Report all lines below with the word "buttons".
━━━ Dataset excerpt ━━━
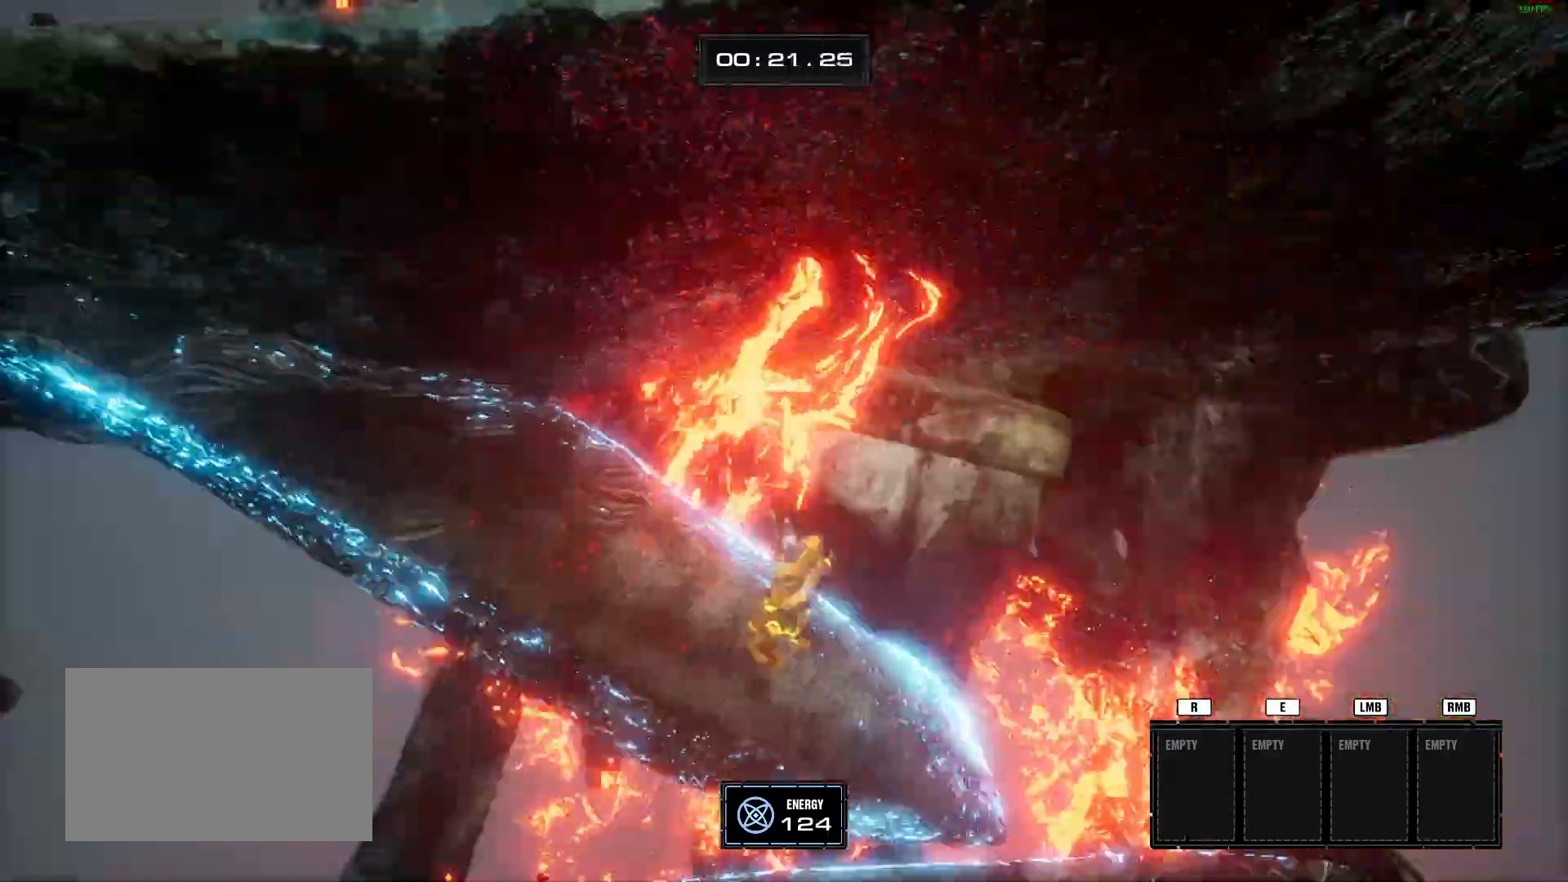
{"keys": ["w"], "mouse": []}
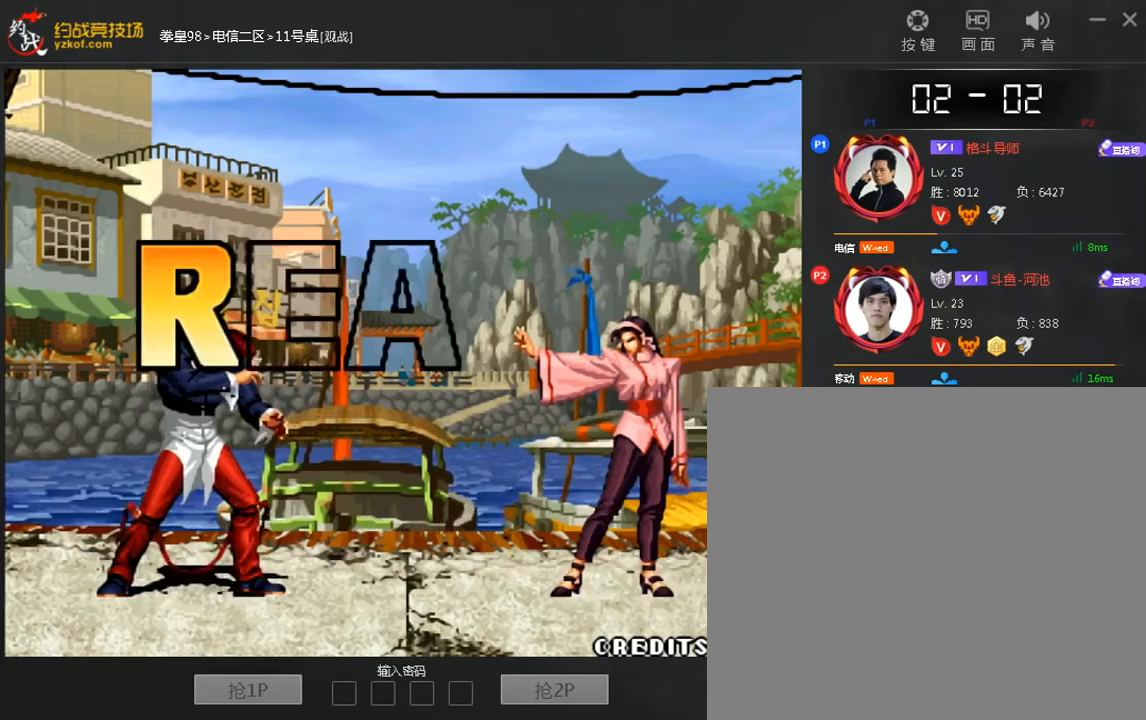
Gameplay with a controller (arcade stick); each line is a JSON object with the inputs held at the frame after it (dt_ms = milliseconds from this image to that frame). "events" lists button and stick changes between this image and that frame as [ms after this image, input, new state], when the widget could be followed in between. Not read: D L3 R3.
{"dt_ms": 480, "buttons": [], "left_stick": "down", "events": [[40, "left_stick", "center"], [120, "left_stick", "right"], [240, "left_stick", "center"], [360, "left_stick", "down"]]}
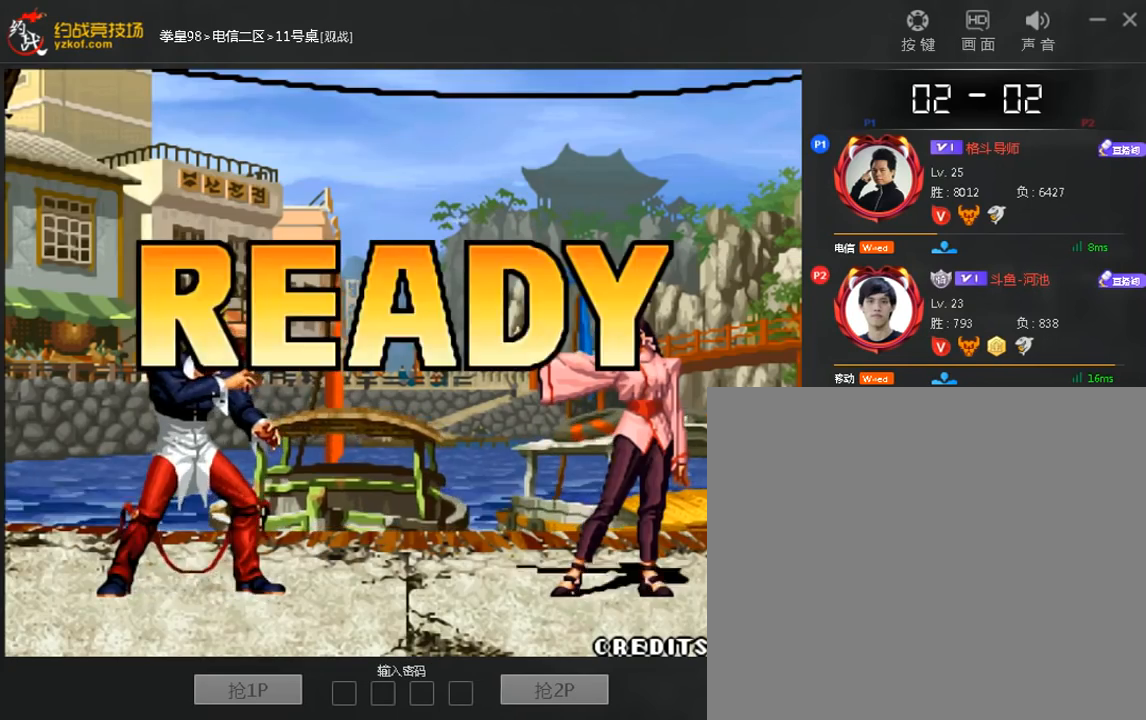
{"dt_ms": 520, "buttons": ["A"], "left_stick": "center", "events": [[160, "A", "down"], [160, "left_stick", "left"], [240, "A", "up"], [280, "left_stick", "center"], [520, "A", "down"]]}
━━━
## Answer for the task
{"dt_ms": 480, "buttons": [], "left_stick": "down", "events": [[40, "left_stick", "center"], [120, "left_stick", "right"], [240, "left_stick", "center"], [360, "left_stick", "down"]]}
{"dt_ms": 520, "buttons": ["A"], "left_stick": "center", "events": [[160, "A", "down"], [160, "left_stick", "left"], [240, "A", "up"], [280, "left_stick", "center"], [520, "A", "down"]]}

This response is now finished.